Designing the Books Page
The books page is where most visitors spend their time, so it deserves the most design attention on the site.
Each book’s entry should include:
- A cover image, ideally shown as a clean, well-lit render rather than a flat scan — this is often the single biggest driver of whether a browsing visitor clicks in
- A short synopsis — a few sentences, not the full back-cover copy, with a “read more” if you want the longer version available too
- Buy links to multiple retailers, not just Amazon — Barnes & Noble and Bookshop.org (which supports independent bookstores) are common additions. Universal-link tools like Books2Read route a reader to whichever retailer they actually use from one link, simpler to maintain than a row of separate buttons per title.
- Series or reading-order information, if the book is part of one — a reader landing on book three needs to know that immediately, not discover it after buying the wrong one
- A sample or excerpt, where you’re able to offer one — letting a reader try before they buy reduces hesitation the same way it would on any product page
If a book hasn’t launched yet, a “coming soon” treatment — cover, release window, and a pre-order or notify-me link — keeps the page useful instead of empty.

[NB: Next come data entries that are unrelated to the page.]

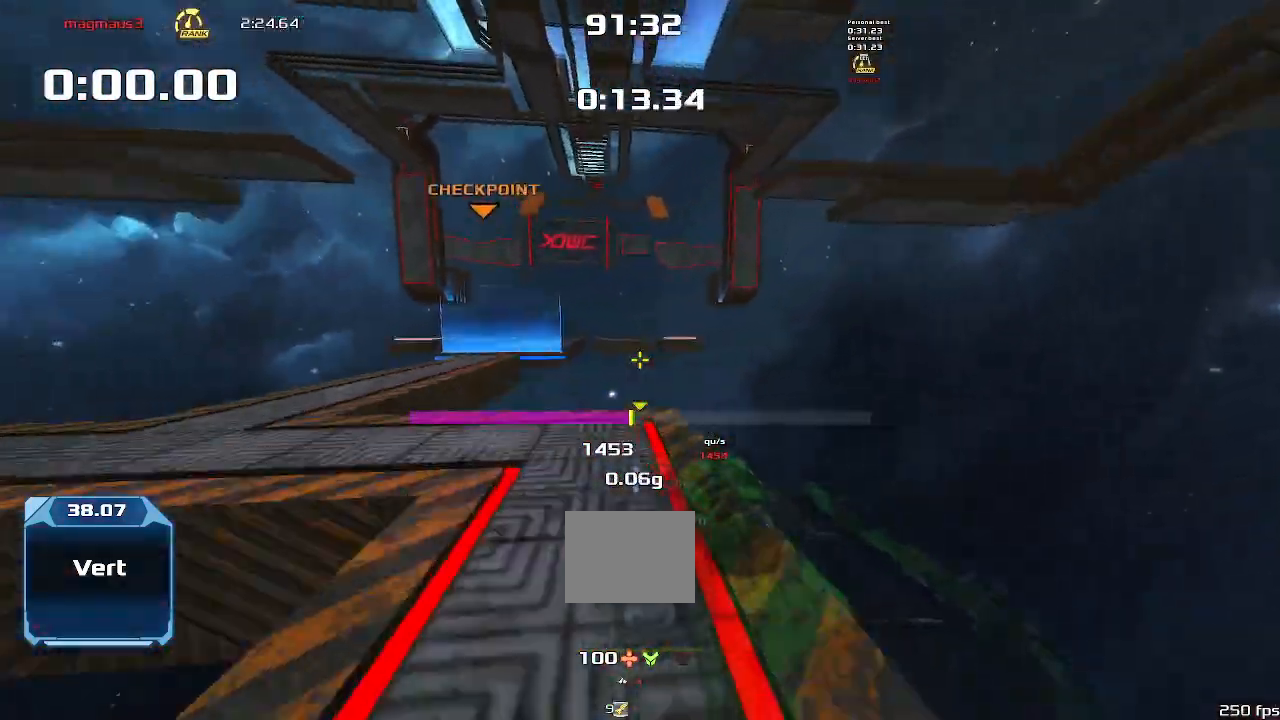
Gameplay with keyboard; each line is a JSON object with the keys held at the frame after it. "events" lists presses ("down") and releases ("up") of "down", "left", "right" and "up" between this image and that frame as [ms after this image, input, new state], when the widget could be followed in between. No other keys are recorded. Mouse input is not recorded. Not read: other_keys.
{"keys": ["left"]}
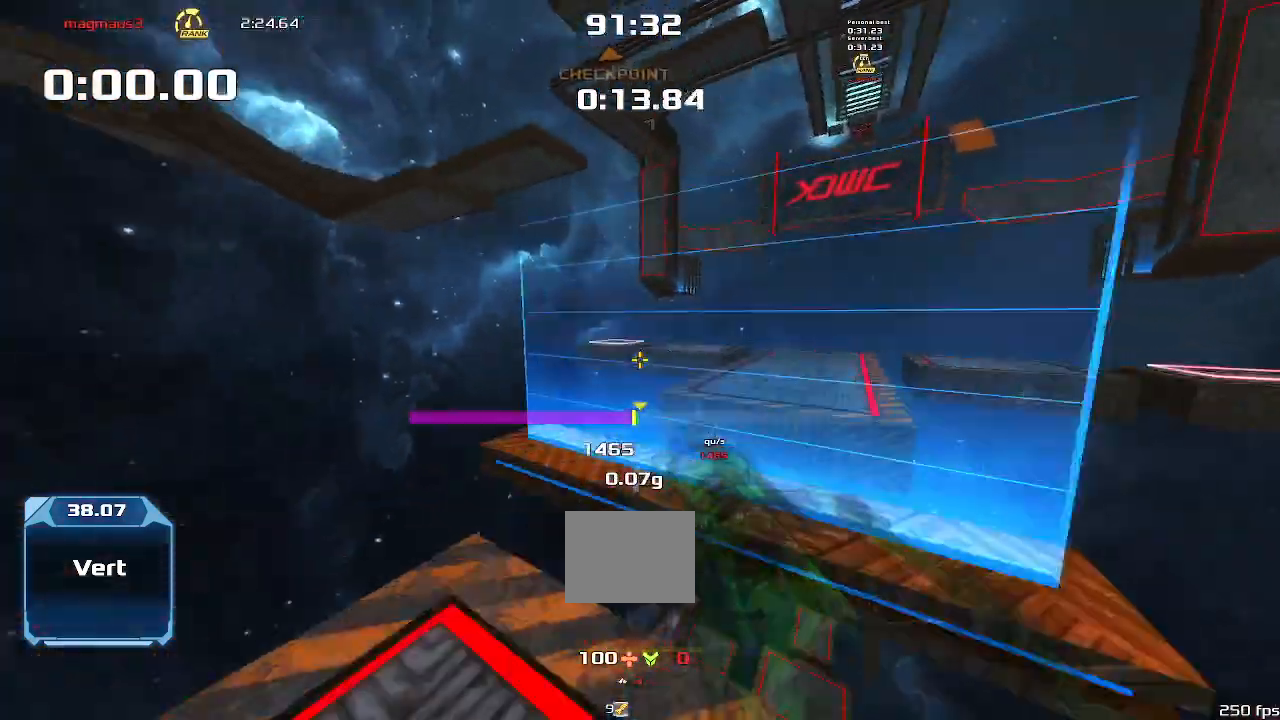
{"keys": ["left"]}
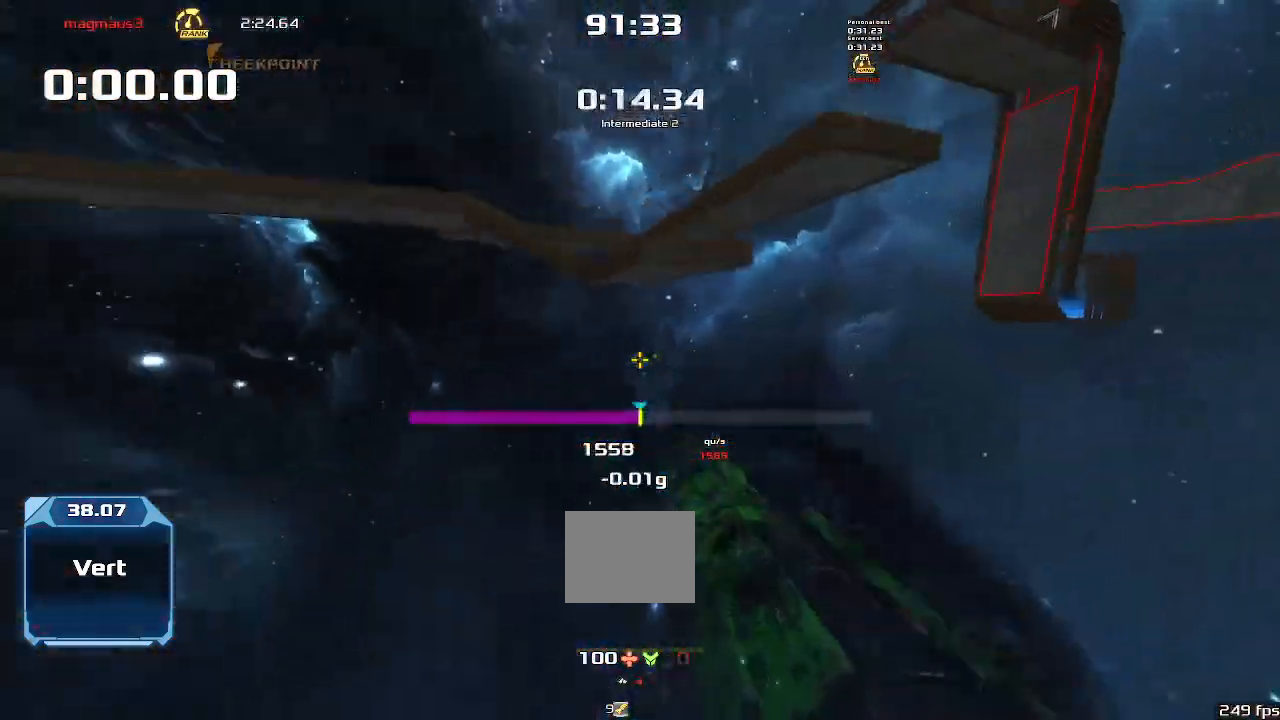
{"keys": ["left"], "events": []}
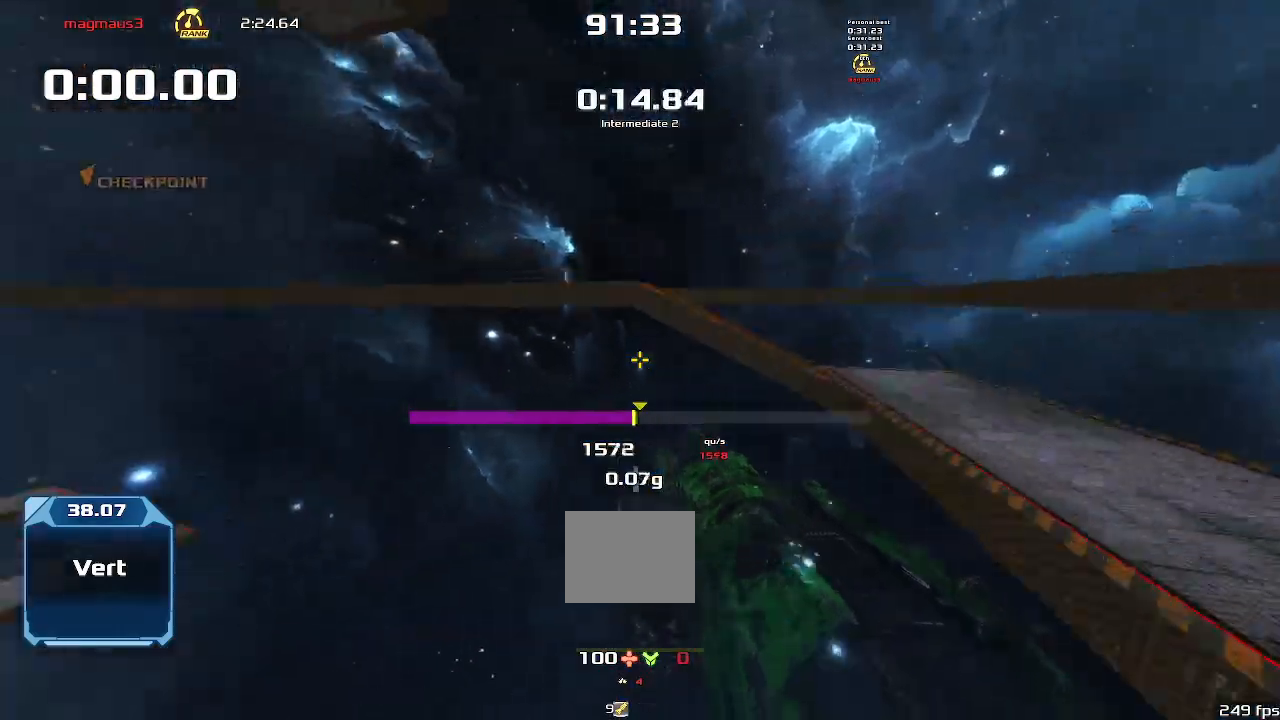
{"keys": ["left"], "events": []}
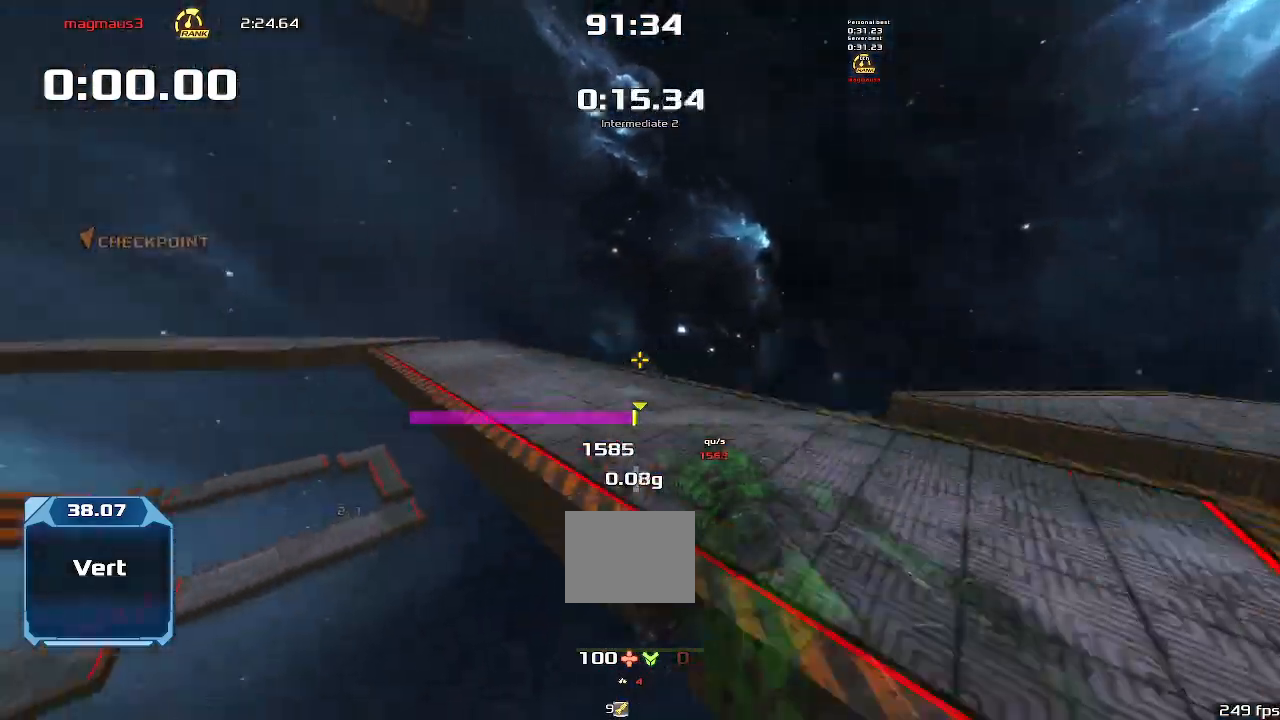
{"keys": ["left"], "events": []}
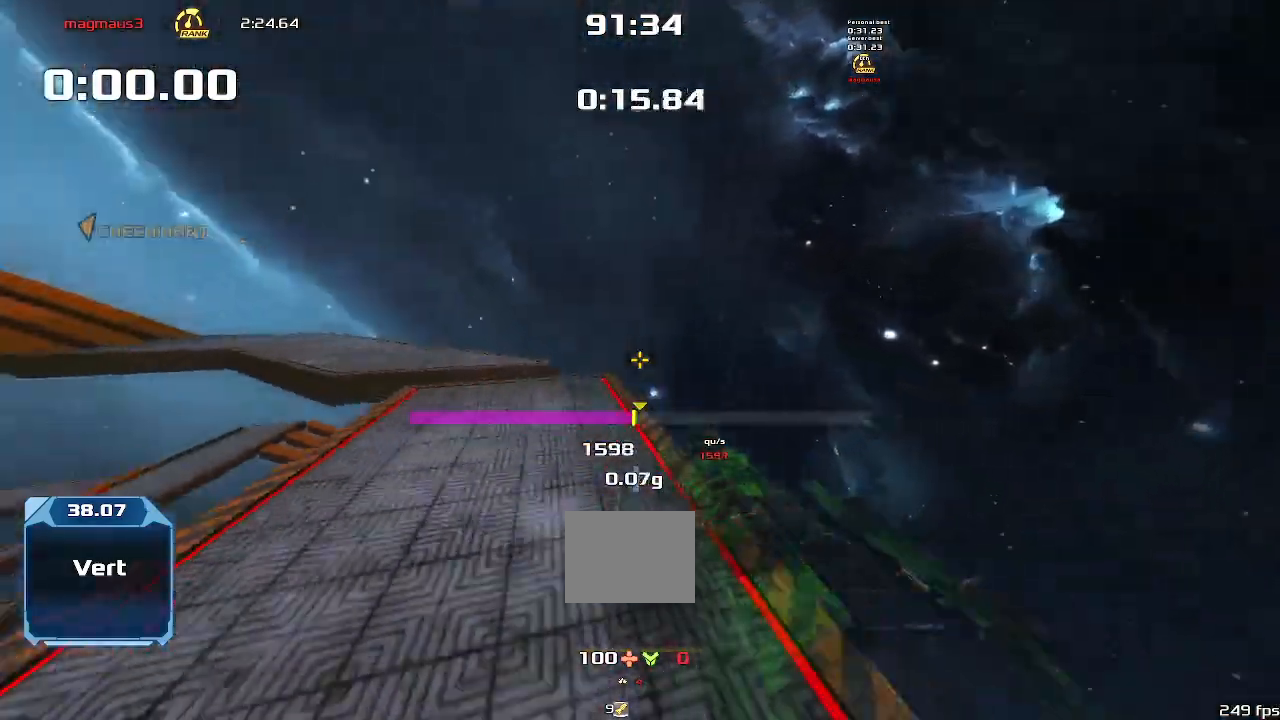
{"keys": ["left"], "events": []}
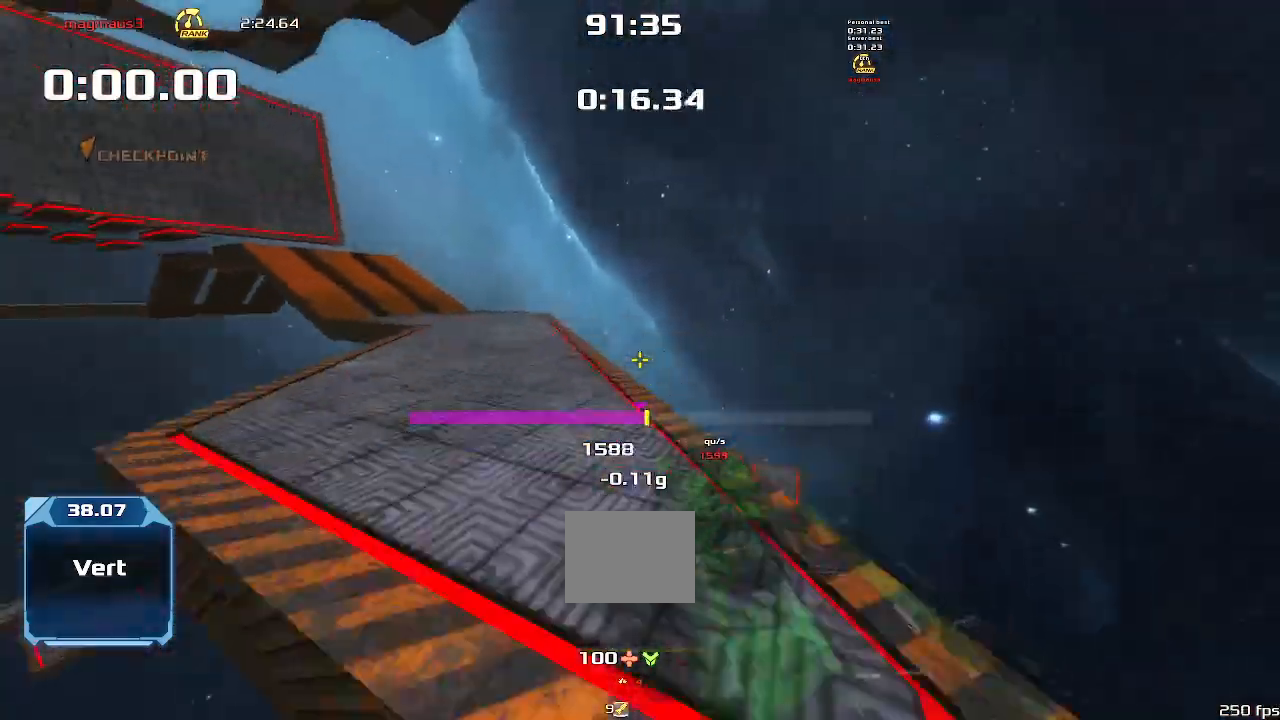
{"keys": ["left"], "events": []}
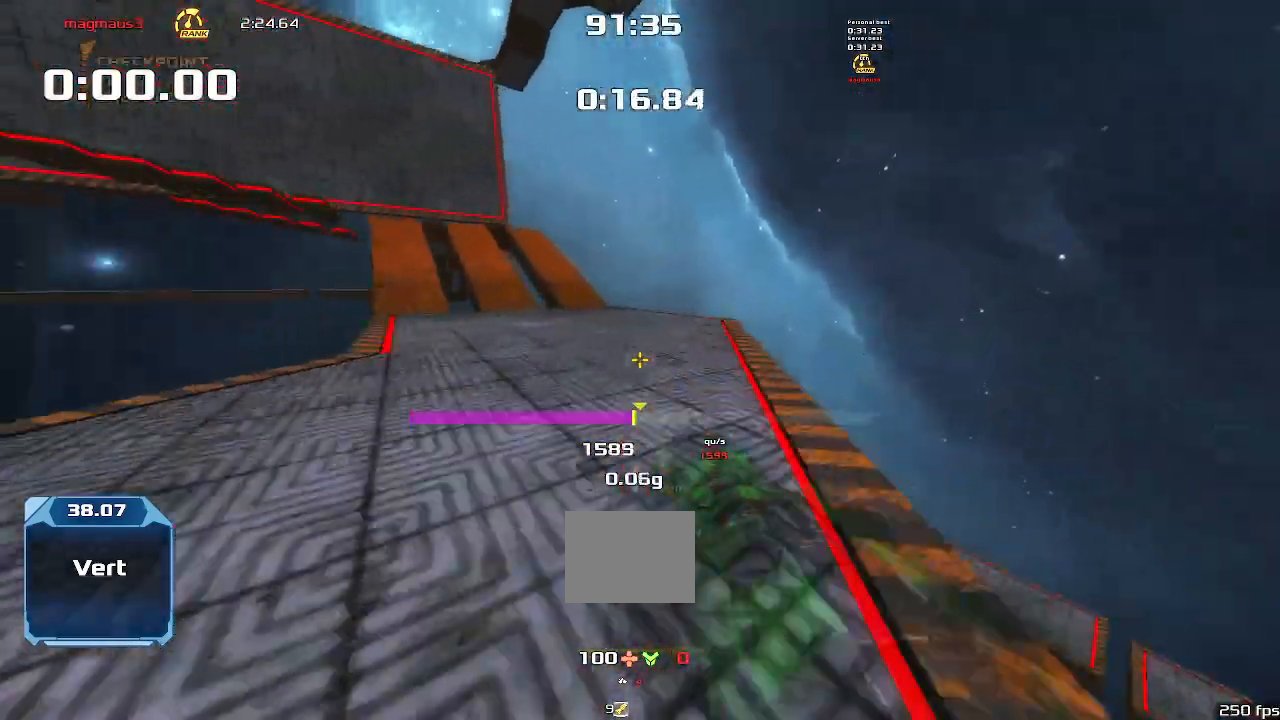
{"keys": ["left"], "events": []}
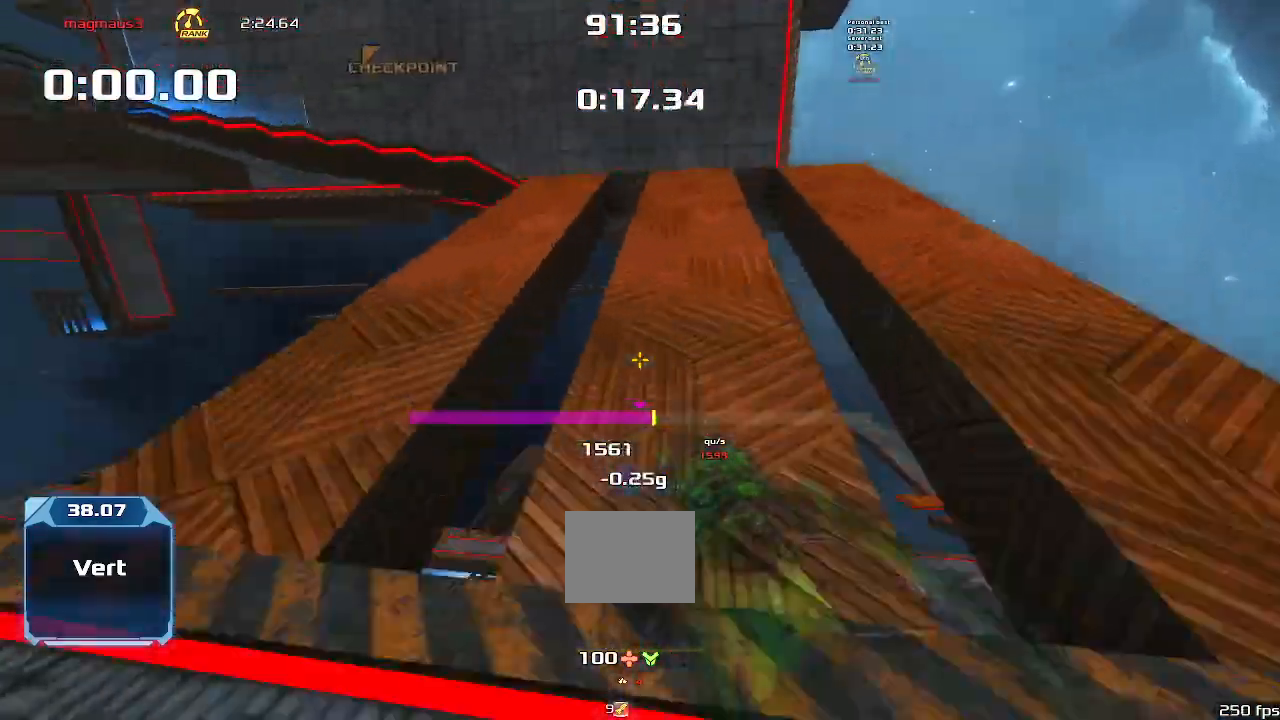
{"keys": ["left"], "events": []}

The About Page: Building Trust in the Person Behind the Books
Readers who reach your about page are already interested — its job is to convert that interest into trust. A real photo, a clear bio, and honest background information (education, career, prior publications, anything genuinely relevant) do more work here than polished copywriting.
It’s common to keep two versions of the bio: a short one (two or three sentences) for press use and social profiles, and a longer one for the about page — so you’re not writing a new bio from scratch every time a podcast or blog asks for one.
If you expect press interest, a dedicated media page with headshots, book covers, and the short bio available for download saves back-and-forth email. Linking out to your Goodreads profile, if you have one, gives readers another place to find the books.
The Email List Is the Real Asset
Many authors and publishing consultants treat the mailing list as the most valuable thing on the site because it’s the one audience you own outright, independent of any retailer’s or platform’s algorithm.
A signup form alone rarely pulls much — offering something in exchange (a free short story, a sample chapter, a printable extra tied to the book’s world) works better. Place the signup where it’s easy to find: a footer form that appears sitewide, a dedicated you can link to from social media, and a mention on the books page itself for readers who just finished one title.
Email platforms built for this (Mailchimp and similar creator-focused tools) handle list management and send scheduling — the design task is keeping the signup itself easy to find and quick to complete. See how to design a website that converts for the underlying principles of form design and reducing friction.
Selling Direct vs. Linking to Retailers
Whether your site handles a sale directly or just links out depends on how you publish. Traditionally published authors typically link to existing retail channels — Amazon, Barnes & Noble, Bookshop.org — rather than duplicating a sales system the publisher already runs.
Self-published authors have more reason to consider a direct-sale option alongside retailer links, particularly for signed copies, bundles, or merchandise tied to the books. If you’re setting up a store on your own site, the same principles that apply to any small ecommerce build apply here too — see how to design a Shopify website for what that involves. For most authors, though, sending traffic to established retailers is simpler than running a storefront.
Mobile, Navigation, and Genre Differences
Most traffic to an author site arrives from a phone — a link shared on social media, a mention in a newsletter, a search from someone who just finished the book. Navigation should work one-handed: Books, About, and the email signup reachable from anywhere, with nothing buried more than a tap or two deep. See what is responsive website design for the technical detail behind one layout that works across screen sizes.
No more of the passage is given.